Applying For MembershipClearness Committee for Membership
CLEARNESS COMMITTEE FOR MEMBERSHIP:
Suggested Queries and Topics
The following questions are intended primarily to provoke thought and discussion. There are no right answers to them. Nor are they addressed only to those who contemplate requesting formal membership in the Religious Society of Friends. On the contrary, like the Advices and Queries set forth in the Intermountain Yearly Meeting Faith & Practice, they are questions all members of the community, whether formal members or not, may wish to ask themselves as seekers, and so as Friends of the Truth.
The queries and topics listed below often arise naturally in the course of a Clearness Committee meeting with an applicant for membership. They are intended to assist you in gaining clarity on the meaning and implications of membership in the Society of Friends, and to help committee members get to know you at a deeper level and to enable them to share their own spiritual experience with you. All Clearness Committee meetings are conducted in a worshipful manner of openness and caring. It may be appropriate to hold several meetings before both the applicant and the committee reach clarity.
- What are some important milestones in your spiritual journey?
- How have you come to feel that Boulder Meeting may be your spiritual home?
- How do you expect membership to contribute to your spiritual journey?
- How have you experienced and come to understand the Light?
- How does the Religious Society of Friends meet your needs for worship and fellowship?
- What has attracted you to Friends’ articulated faith and practices? Are there some that you find puzzling or disturbing?
- Which of the Testimonies of Friends speak most strongly to you? Which Testimonies most confront your present life?
- Though Quakerism is historically rooted in Christianity, the Society of Friends has no creed to which members are asked to subscribe, and no formal hierarchy or priesthood to guide us to doctrinal unity. Friends’ beliefs accordingly range widely. Do you have strong beliefs of your own? If so, how do you respond to the diversity of others’ beliefs?

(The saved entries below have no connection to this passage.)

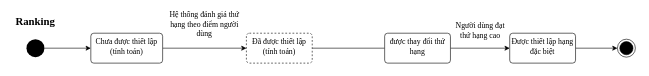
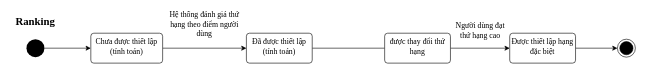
  <mxCell id="0" />
  <mxCell id="1" parent="0" />
  <mxCell id="2" style="edgeStyle=orthogonalEdgeStyle;rounded=0;orthogonalLoop=1;jettySize=auto;html=1;fontSize=13;fontFamily=Verdana;" edge="1" parent="1" source="3" target="5"><mxGeometry relative="1" as="geometry" /></mxCell>
  <mxCell id="3" value="" style="ellipse;fillColor=#000000;strokeColor=none;fontFamily=Verdana;fontSize=13;" vertex="1" parent="1"><mxGeometry x="42.5" y="65" width="30" height="30" as="geometry" /></mxCell>
  <mxCell id="4" style="edgeStyle=orthogonalEdgeStyle;rounded=0;orthogonalLoop=1;jettySize=auto;html=1;entryX=0;entryY=0.5;entryDx=0;entryDy=0;fontFamily=Verdana;fontSize=13;" edge="1" parent="1" source="5" target="10"><mxGeometry relative="1" as="geometry" /></mxCell>
  <mxCell id="5" value="Chưa được thiết lập (tính toán)" style="html=1;align=center;verticalAlign=top;rounded=1;absoluteArcSize=1;arcSize=10;dashed=0;fontFamily=Verdana;fontSize=13;whiteSpace=wrap;" vertex="1" parent="1"><mxGeometry x="150" y="55" width="120" height="50" as="geometry" /></mxCell>
  <mxCell id="6" value="" style="ellipse;html=1;shape=endState;fillColor=#000000;strokeColor=#000000;fontFamily=Verdana;fontSize=13;" vertex="1" parent="1"><mxGeometry x="1030" y="65" width="30" height="30" as="geometry" /></mxCell>
  <mxCell id="7" value="Ranking" style="text;html=1;strokeColor=none;fillColor=none;align=center;verticalAlign=middle;whiteSpace=wrap;rounded=0;fontSize=18;fontFamily=Verdana;fontStyle=1" vertex="1" parent="1"><mxGeometry x="20" y="20" width="75" height="30" as="geometry" /></mxCell>
  <mxCell id="8" value="Hệ thống đánh giá thứ hạng theo điểm người dùng" style="text;html=1;strokeColor=none;fillColor=none;align=center;verticalAlign=middle;whiteSpace=wrap;rounded=0;fontFamily=Verdana;fontSize=13;" vertex="1" parent="1"><mxGeometry x="280" y="25" width="120" height="30" as="geometry" /></mxCell>
  <mxCell id="9" style="edgeStyle=orthogonalEdgeStyle;rounded=0;orthogonalLoop=1;jettySize=auto;html=1;entryX=0;entryY=0.5;entryDx=0;entryDy=0;fontFamily=Verdana;fontSize=13;endArrow=none;" edge="1" parent="1" source="10" target="12"><mxGeometry relative="1" as="geometry" /></mxCell>
- <mxCell id="10" value="Đã được thiết lập (tính toán)" style="html=1;align=center;verticalAlign=top;rounded=1;absoluteArcSize=1;arcSize=10;dashed=1;fontFamily=Verdana;fontSize=13;whiteSpace=wrap;" vertex="1" parent="1"><mxGeometry x="410" y="55" width="110" height="50" as="geometry" /></mxCell>
+ <mxCell id="10" value="Đã được thiết lập (tính toán)" style="html=1;align=center;verticalAlign=top;rounded=1;absoluteArcSize=1;arcSize=10;dashed=0;fontFamily=Verdana;fontSize=13;whiteSpace=wrap;" vertex="1" parent="1"><mxGeometry x="410" y="55" width="110" height="50" as="geometry" /></mxCell>
  <mxCell id="11" style="edgeStyle=orthogonalEdgeStyle;rounded=0;orthogonalLoop=1;jettySize=auto;html=1;entryX=0;entryY=0.5;entryDx=0;entryDy=0;fontFamily=Verdana;fontSize=13;" edge="1" parent="1" source="12" target="14"><mxGeometry relative="1" as="geometry" /></mxCell>
  <mxCell id="12" value="được thay đổi thứ hạng" style="html=1;align=center;verticalAlign=top;rounded=1;absoluteArcSize=1;arcSize=10;dashed=0;fontFamily=Verdana;fontSize=13;whiteSpace=wrap;" vertex="1" parent="1"><mxGeometry x="641" y="55" width="110" height="50" as="geometry" /></mxCell>
  <mxCell id="13" style="edgeStyle=orthogonalEdgeStyle;rounded=0;orthogonalLoop=1;jettySize=auto;html=1;fontFamily=Verdana;fontSize=13;exitX=1;exitY=0.5;exitDx=0;exitDy=0;entryX=0;entryY=0.5;entryDx=0;entryDy=0;" edge="1" parent="1" source="14" target="6"><mxGeometry relative="1" as="geometry"><mxPoint x="930" y="0" as="targetPoint" /></mxGeometry></mxCell>
  <mxCell id="14" value="Được thiết lập hạng đặc biệt" style="html=1;align=center;verticalAlign=top;rounded=1;absoluteArcSize=1;arcSize=10;dashed=0;fontFamily=Verdana;fontSize=13;whiteSpace=wrap;" vertex="1" parent="1"><mxGeometry x="850" y="55" width="110" height="50" as="geometry" /></mxCell>
  <mxCell id="15" value="Người dùng đạt thứ hạng cao" style="text;html=1;strokeColor=none;fillColor=none;align=center;verticalAlign=middle;whiteSpace=wrap;rounded=0;fontFamily=Verdana;fontSize=13;" vertex="1" parent="1"><mxGeometry x="751" y="35" width="100" height="30" as="geometry" /></mxCell>
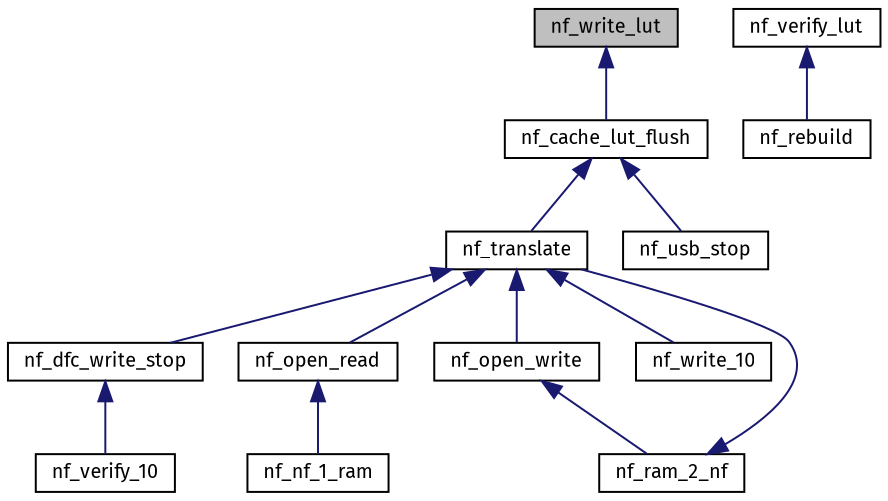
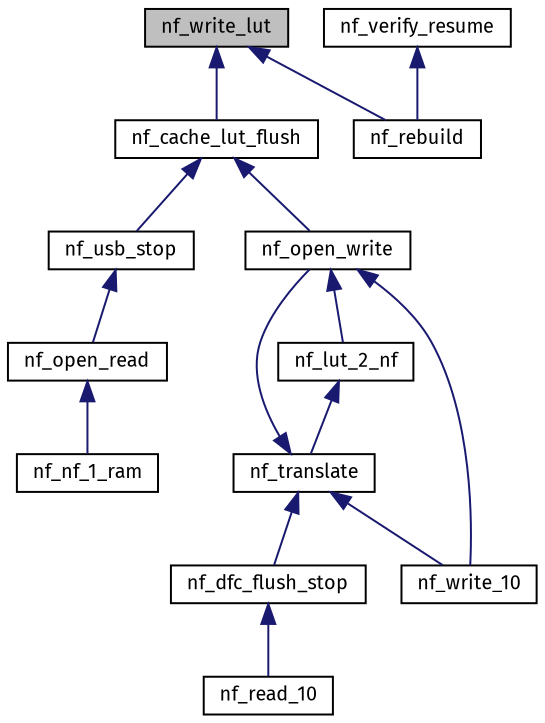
  digraph {
    fontname="Fira Sans"
    rankdir=TB
    node [color=black fillcolor=white fontname="Fira Sans" fontsize=10 shape=record style=filled]
    edge [color=midnightblue dir=back fontname="Fira Sans" fontsize=10 labelfontname="FreeSans.ttf" labelfontsize=10 style=solid]
    n1 [fillcolor=grey75 fontcolor=black height=0.2 label=nf_write_lut width=0.4]
    n2 [height=0.2 label=nf_cache_lut_flush width=0.4]
    n3 [height=0.2 label=nf_rebuild width=0.4]
    n4 [height=0.2 label=nf_translate width=0.4]
    n5 [height=0.2 label=nf_usb_stop width=0.4]
-   n6 [height=0.2 label=nf_dfc_write_stop width=0.4]
+   n6 [height=0.2 label=nf_dfc_flush_stop width=0.4]
    n7 [height=0.2 label=nf_open_read width=0.4]
    n8 [height=0.2 label=nf_open_write width=0.4]
    n9 [height=0.2 label=nf_write_10 width=0.4]
-   n10 [height=0.2 label=nf_verify_10 width=0.4]
+   n10 [height=0.2 label=nf_read_10 width=0.4]
    n11 [height=0.2 label=nf_nf_1_ram width=0.4]
-   n12 [height=0.2 label=nf_ram_2_nf width=0.4]
-   n13 [height=0.2 label=nf_verify_lut width=0.4]
+   n12 [height=0.2 label=nf_lut_2_nf width=0.4]
+   n13 [height=0.2 label=nf_verify_resume width=0.4]
    n1 -> n2
-   n2 -> n4
+   n1 -> n3
+   n2 -> n8
    n2 -> n5
    n4 -> n6
-   n4 -> n7
+   n5 -> n7
    n4 -> n8
    n4 -> n9
    n6 -> n10
    n7 -> n11
+   n8 -> n9
    n8 -> n12
    n12 -> n4
    n13 -> n3
  }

- Friends have always held that their faith is more than a set of beliefs; it is a way of life. How do you find that your own beliefs affect your daily life in the family, with friends, in the wider society, or at work?
- How do you anticipate that you can contribute to the life of the Meeting in matters of business as well as spirituality?
- Do you have questions for the committee?
- Are there any special moral or spiritual concerns you would like to discuss with us?